I cannot bang my head against the wall any longer. If someone else out there would like to pick up the torch and run with it, be my guest. I have written over 200 well researched blog posts over the past nine or ten years which you are welcome to use as long as you give me credit. I have written a book which I self-published with my own money to bring this issue to the public. (Thank you all for making me a hundred-aire!) I cannot do anymore and now that the good senator won’t be running for office again, I wouldn’t know who to speak with, and quite frankly, I just can’t deal with all the run arounds, the writing of letters, the waiting, and the denials coming from the OMH. They know what’s going on. Hundreds of years ago people with mental illness were thrown into filthy prisons, workhouses, and poor houses. Then in the 1800s New York State put them into asylums/state hospitals to try to help them, then in the 1970s they threw them out into the streets where they remain. The jails are FULL of people who are in need of help. They don’t care! Good Luck To You, My Friends! Sincerely, Lin Stuhler

The Inmates of Willard 1870 to 1900: A Genealogy Resource

The following passage was and is my proposal for a New York State law which probably will never be brought up again and will never pass. Rest In Peace Anonymous Souls!

“This bill is important and necessary in order to restore the dignity and personhood of the thousands of people who were incarcerated and died at former New York State Insane Asylums, (later renamed State Hospitals), Feeble-Minded and Epileptic Custodial Institutions. When the bodies of the inmates were not claimed by family members, they were buried in anonymous, unmarked graves, or, their bodies and brains were given to medical colleges for research. These forgotten souls deserve to have their names remembered and available to the public by means of a searchable internet database. Some of these deceased patients were undoubtedly United States Veterans who served during the Civil War, WWI, WWII, Korea, and Viet Nam, who suffered from PTSD and Shell Shock. Their graves deserve to be marked with the American Flag and honored like any other veteran’s grave.

The list of these former New York State Hospitals includes but is not limited to: Binghamton, Buffalo, Central Islip, Creedmoor, Dannemora, Edgewood, Gowanda, Hudson River, Kings Park, Long Island, Manhattan, Marcy, Matteawan, Middletown, Mohansic, Pilgrim, Rochester, St. Lawrence, Syracuse, Utica, and Willard.

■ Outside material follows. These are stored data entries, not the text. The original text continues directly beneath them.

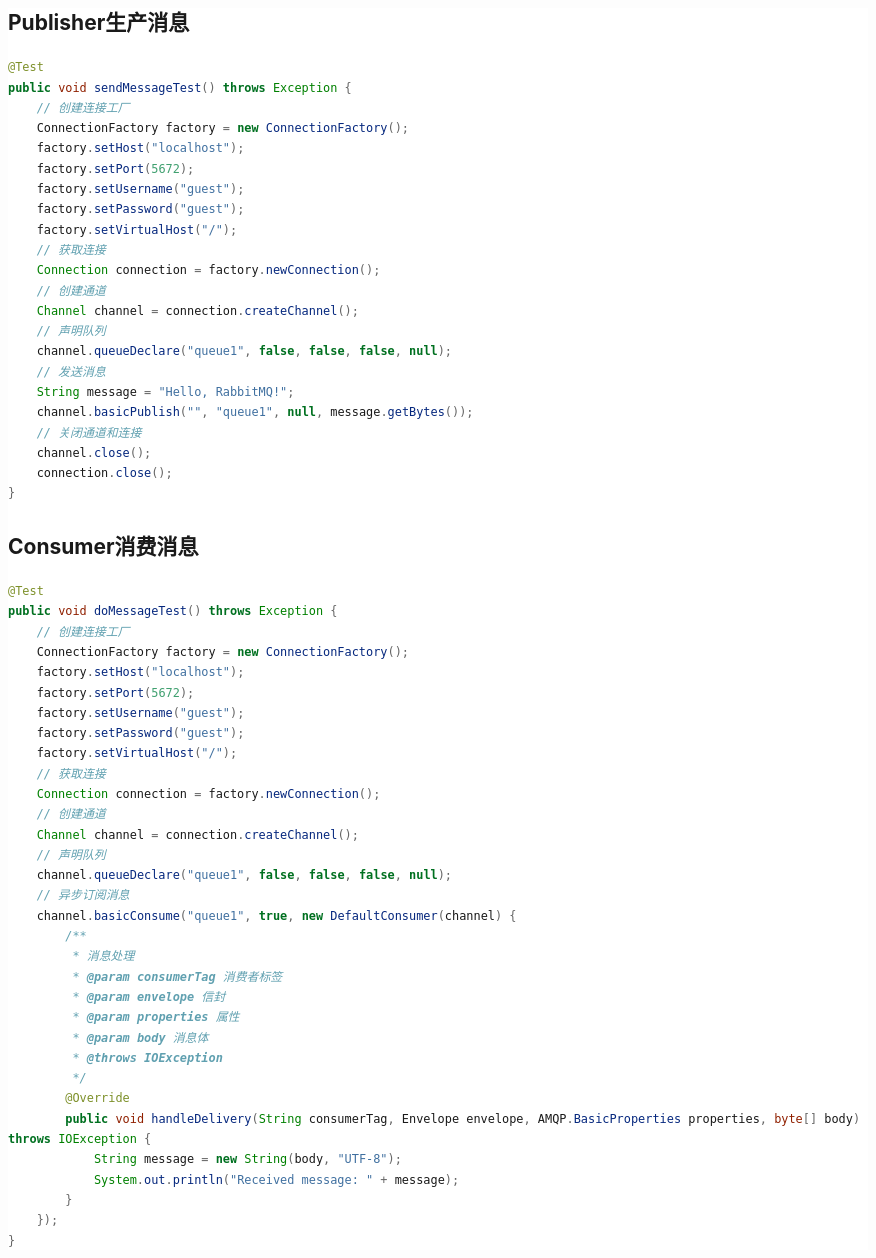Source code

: ## Publisher生产消息
```java
@Test
public void sendMessageTest() throws Exception {
    // 创建连接工厂
    ConnectionFactory factory = new ConnectionFactory();
    factory.setHost("localhost");
    factory.setPort(5672);
    factory.setUsername("guest");
    factory.setPassword("guest");
    factory.setVirtualHost("/");
    // 获取连接
    Connection connection = factory.newConnection();
    // 创建通道
    Channel channel = connection.createChannel();
    // 声明队列
    channel.queueDeclare("queue1", false, false, false, null);
    // 发送消息
    String message = "Hello, RabbitMQ!";
    channel.basicPublish("", "queue1", null, message.getBytes());
    // 关闭通道和连接
    channel.close();
    connection.close();
}
```

## Consumer消费消息
```java
@Test
public void doMessageTest() throws Exception {
    // 创建连接工厂
    ConnectionFactory factory = new ConnectionFactory();
    factory.setHost("localhost");
    factory.setPort(5672);
    factory.setUsername("guest");
    factory.setPassword("guest");
    factory.setVirtualHost("/");
    // 获取连接
    Connection connection = factory.newConnection();
    // 创建通道
    Channel channel = connection.createChannel();
    // 声明队列
    channel.queueDeclare("queue1", false, false, false, null);
    // 异步订阅消息
    channel.basicConsume("queue1", true, new DefaultConsumer(channel) {
        /**
         * 消息处理
         * @param consumerTag 消费者标签
         * @param envelope 信封
         * @param properties 属性
         * @param body 消息体
         * @throws IOException
         */
        @Override
        public void handleDelivery(String consumerTag, Envelope envelope, AMQP.BasicProperties properties, byte[] body) throws IOException {
            String message = new String(body, "UTF-8");
            System.out.println("Received message: " + message);
        }
    });
}
```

The Feeble-Minded (Intellectual Disabilities) and Epileptic Custodial Institutions of New York includes but is not limited to: Craig Colony for Epileptics, Letchworth Village for Epileptics & Intellectually Disabled, Newark State School for Intellectually Disabled Women, Rome State School for Intellectually Disabled Adults & Children, and Syracuse State School for Intellectually Disabled Children. There may be more.

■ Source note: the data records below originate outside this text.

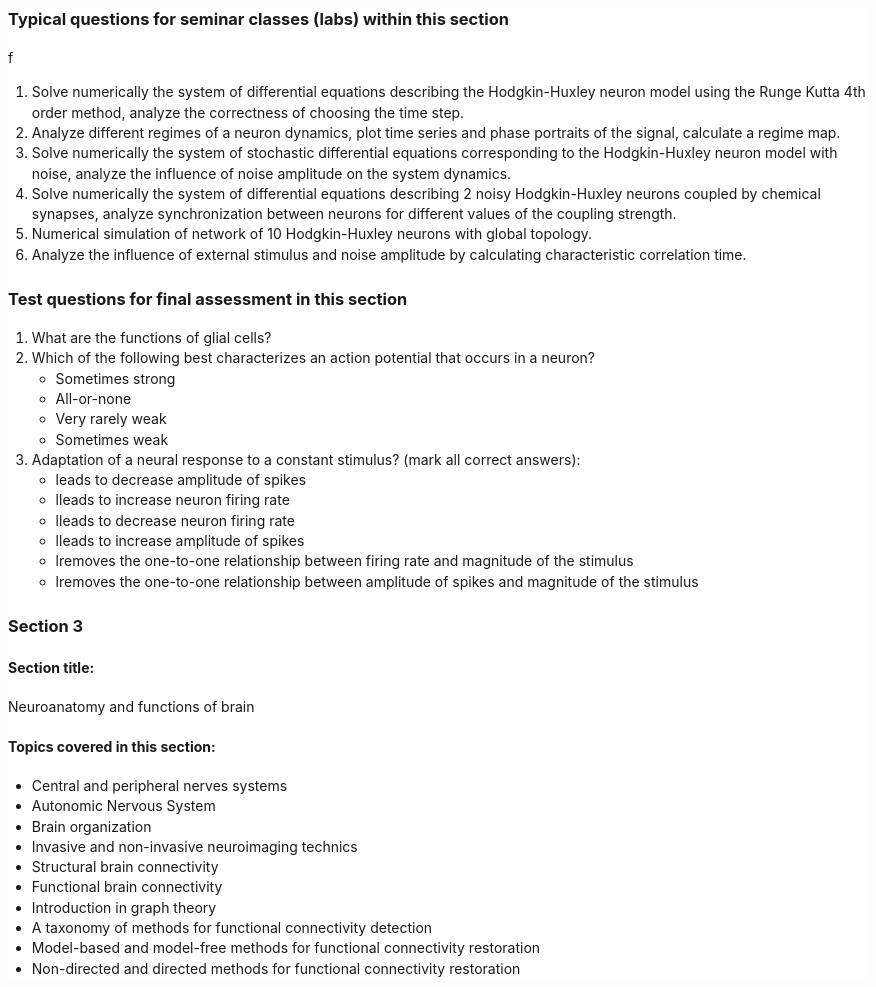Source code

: 
### Typical questions for seminar classes (labs) within this section


f



1. Solve numerically the system of differential equations describing the Hodgkin-Huxley neuron model using the Runge Kutta 4th order method, analyze the correctness of choosing the time step.
2. Analyze different regimes of a neuron dynamics, plot time series and phase portraits of the signal, calculate a regime map.
3. Solve numerically the system of stochastic differential equations corresponding to the Hodgkin-Huxley neuron model with noise, analyze the influence of noise amplitude on the system dynamics.
4. Solve numerically the system of differential equations describing 2 noisy Hodgkin-Huxley neurons coupled by chemical synapses, analyze synchronization between neurons for different values of the coupling strength.
5. Numerical simulation of network of 10 Hodgkin-Huxley neurons with global topology.
6. Analyze the influence of external stimulus and noise amplitude by calculating characteristic correlation time.


### Test questions for final assessment in this section


1. What are the functions of glial cells?
2. Which of the following best characterizes an action potential that occurs in a neuron?
	* Sometimes strong
	* All-or-none
	* Very rarely weak
	* Sometimes weak
3. Adaptation of a neural response to a constant stimulus? (mark all correct answers):
	* leads to decrease amplitude of spikes
	* lleads to increase neuron firing rate
	* lleads to decrease neuron firing rate
	* lleads to increase amplitude of spikes
	* lremoves the one-to-one relationship between firing rate and magnitude of the stimulus
	* lremoves the one-to-one relationship between amplitude of spikes and magnitude of the stimulus


### Section 3


#### Section title:


Neuroanatomy and functions of brain



#### Topics covered in this section:


* Central and peripheral nerves systems
* Autonomic Nervous System
* Brain organization
* Invasive and non-invasive neuroimaging technics
* Structural brain connectivity
* Functional brain connectivity
* Introduction in graph theory
* A taxonomy of methods for functional connectivity detection
* Model-based and model-free methods for functional connectivity restoration
* Non-directed and directed methods for functional connectivity restoration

There is no good reason why these long deceased souls need to be punished and stigmatized in death for an illness or intellectual disability that they lived with in life. The great majority of these former state hospitals closed in favor of smaller group home settings or changed their names to Psychiatric Centers in the early 1970s. This in turn led to many patients being thrown onto the streets to live in cardboard boxes, or thrown into jail with no psychiatric services, just as they did 150 years ago. I do not understand why anyone would need to have their name withheld from any cemetery list until 50 years had passed after their death. This requirement in the bill only serves to feed the stigma.”